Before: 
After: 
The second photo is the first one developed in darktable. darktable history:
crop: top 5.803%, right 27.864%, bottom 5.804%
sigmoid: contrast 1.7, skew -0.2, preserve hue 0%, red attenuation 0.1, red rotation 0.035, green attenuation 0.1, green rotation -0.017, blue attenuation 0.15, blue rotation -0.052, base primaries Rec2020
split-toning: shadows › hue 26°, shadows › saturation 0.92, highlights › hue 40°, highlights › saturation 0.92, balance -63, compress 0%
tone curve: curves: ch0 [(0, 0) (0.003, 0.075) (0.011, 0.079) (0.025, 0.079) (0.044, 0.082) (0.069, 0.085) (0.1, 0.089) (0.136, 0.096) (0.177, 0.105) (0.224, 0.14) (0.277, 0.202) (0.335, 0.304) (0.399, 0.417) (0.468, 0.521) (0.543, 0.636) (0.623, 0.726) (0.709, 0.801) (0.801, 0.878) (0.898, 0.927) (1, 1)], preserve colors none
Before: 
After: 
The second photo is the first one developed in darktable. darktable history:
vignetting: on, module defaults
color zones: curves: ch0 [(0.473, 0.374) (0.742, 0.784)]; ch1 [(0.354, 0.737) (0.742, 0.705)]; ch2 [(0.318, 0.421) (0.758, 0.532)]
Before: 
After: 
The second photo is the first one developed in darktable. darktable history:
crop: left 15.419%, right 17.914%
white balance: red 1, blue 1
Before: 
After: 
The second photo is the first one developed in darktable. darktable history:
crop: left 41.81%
|---|
_OBJECTIVE_:
Print every row above again, character for character, without changing anything.

_THE RESULT_:
Before: 
After: 
The second photo is the first one developed in darktable. darktable history:
crop: top 5.803%, right 27.864%, bottom 5.804%
sigmoid: contrast 1.7, skew -0.2, preserve hue 0%, red attenuation 0.1, red rotation 0.035, green attenuation 0.1, green rotation -0.017, blue attenuation 0.15, blue rotation -0.052, base primaries Rec2020
split-toning: shadows › hue 26°, shadows › saturation 0.92, highlights › hue 40°, highlights › saturation 0.92, balance -63, compress 0%
tone curve: curves: ch0 [(0, 0) (0.003, 0.075) (0.011, 0.079) (0.025, 0.079) (0.044, 0.082) (0.069, 0.085) (0.1, 0.089) (0.136, 0.096) (0.177, 0.105) (0.224, 0.14) (0.277, 0.202) (0.335, 0.304) (0.399, 0.417) (0.468, 0.521) (0.543, 0.636) (0.623, 0.726) (0.709, 0.801) (0.801, 0.878) (0.898, 0.927) (1, 1)], preserve colors none
Before: 
After: 
The second photo is the first one developed in darktable. darktable history:
vignetting: on, module defaults
color zones: curves: ch0 [(0.473, 0.374) (0.742, 0.784)]; ch1 [(0.354, 0.737) (0.742, 0.705)]; ch2 [(0.318, 0.421) (0.758, 0.532)]
Before: 
After: 
The second photo is the first one developed in darktable. darktable history:
crop: left 15.419%, right 17.914%
white balance: red 1, blue 1
Before: 
After: 
The second photo is the first one developed in darktable. darktable history:
crop: left 41.81%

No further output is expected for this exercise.